A \(3 \times 3\) magic square is an arrangement of the numbers \(1, 2, \ldots, 9\) in a \(3 \times 3\) grid in such way that all the rows, columns, and diagonals have the same sum. Note there are 3 rows, 3 columns, and 2 diagonals—hence 8 sums total. For example:

\[\begin{array}{|c|c|c|} \hline 4 & 9 & 2\\ \hline 3 & 5 & 7\\ \hline 8 & 1 & 6\\ \hline \end{array} \] Here, all the rows, columns, and diagonals sum to 15.

- State space: An assignment of \(1, 2, \dots, 9\) to the \(3 \times 3\) grid.
- Function to minimize: Something which indicate how far the 8 sums corresponding to the three row, three column, and two diagonal sums are from the desired value of 15.
- Proposal transition: Do
**one of two things**at each transitions.- Pick two of the 9 sites and swap the values.
- Pick two rows or two columns and swap them

Here is a simple way to create a random starting state. It almost certainly will not be magic!

`mm <- matrix(sample(1:9, 9, rep=F), nrow=3)`

The function to minimize is critically important. A good idea is to create a function that first calculates the 8 row/column/diagonal sums. Then for each of these values, determine (in absolute) value, how far they are from 15. The return value can be the mean (or max) of these distances.

It might seem sufficient to just swap entries around, but it turns out that it’s easy to get stuck in a bad square for which no swap will really improve things. A better idea is to randomly either

- Swap sites: Pick two sites in the \(3\times 3\) grid and just flip the entries. For example, you could pick the (1,2) site to swap with the (3,3)sites. That means,

\[\begin{array}{|c|c|c|} \hline 1&\mathbf{2}&5\\ \hline 3&7&6\\ \hline 8&4&\mathbf{9}\\ \hline \end{array}\rightarrow\begin{array}{|c|c|c|} \hline 1&\mathbf{9}&5\\ \hline 3&7&6\\ \hline 8&4&\mathbf{2}\\ \hline \end{array} \]

- Swap rows or columns: Pick two rows (or columns) and flip the rows/columns. For example, swap the 1st and 2nd rows.

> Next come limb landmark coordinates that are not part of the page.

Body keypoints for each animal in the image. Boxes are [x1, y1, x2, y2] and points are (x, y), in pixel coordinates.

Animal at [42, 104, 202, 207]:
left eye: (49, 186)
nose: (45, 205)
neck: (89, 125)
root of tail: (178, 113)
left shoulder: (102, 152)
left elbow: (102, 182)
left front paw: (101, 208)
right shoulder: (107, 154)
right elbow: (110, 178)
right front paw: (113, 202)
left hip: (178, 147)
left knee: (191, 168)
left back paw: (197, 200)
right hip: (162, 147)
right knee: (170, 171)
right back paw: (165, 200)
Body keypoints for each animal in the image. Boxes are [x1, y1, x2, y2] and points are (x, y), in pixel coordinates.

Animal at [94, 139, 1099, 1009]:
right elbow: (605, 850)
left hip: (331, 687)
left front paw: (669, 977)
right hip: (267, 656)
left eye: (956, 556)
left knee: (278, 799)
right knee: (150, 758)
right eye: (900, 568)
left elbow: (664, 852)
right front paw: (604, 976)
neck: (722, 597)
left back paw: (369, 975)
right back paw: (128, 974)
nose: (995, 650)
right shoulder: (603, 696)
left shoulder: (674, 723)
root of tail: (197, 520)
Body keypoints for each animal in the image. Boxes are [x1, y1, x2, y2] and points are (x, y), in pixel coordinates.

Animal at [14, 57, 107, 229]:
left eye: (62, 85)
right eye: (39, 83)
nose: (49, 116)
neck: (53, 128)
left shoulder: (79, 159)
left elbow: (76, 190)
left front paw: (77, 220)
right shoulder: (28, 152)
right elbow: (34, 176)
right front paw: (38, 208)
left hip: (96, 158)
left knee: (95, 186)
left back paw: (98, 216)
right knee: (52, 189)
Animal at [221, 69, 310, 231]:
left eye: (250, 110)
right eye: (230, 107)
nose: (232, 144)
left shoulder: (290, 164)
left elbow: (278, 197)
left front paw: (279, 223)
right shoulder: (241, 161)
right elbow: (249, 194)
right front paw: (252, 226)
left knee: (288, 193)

\[\begin{array}{|c|c|c|} \hline 1&2&5\\ \hline 3&7&6\\ \hline 8&4&9\\ \hline \end{array}\rightarrow\begin{array}{|c|c|c|} \hline 3&7&6\\ \hline 1&2&5\\ \hline 8&4&9\\ \hline \end{array} \]

Hence your move function will have to make a few choices:

- Do you swap sites or row/columns?.
- If you are swapping sites, which two sites?
- If you are swapping row/columns, then decide on rows versus columns. The decide with pair or rows (or columns) to swap.

I suggest writing two functions: **swapSites** and **swapRowCols**, and blending these into your **proposal** function.

Submit your work to the Magic Squares assignment on Moodle. Your work should be an HTML or PDF file produced using R Markdown. Please delete the examples and discussion prior to the *Assignment* heading from the file that you turn in. This is a minor assignment—it is not necessary to provide a lot of discussion about your answers. This assignment is due on Monday, May 7.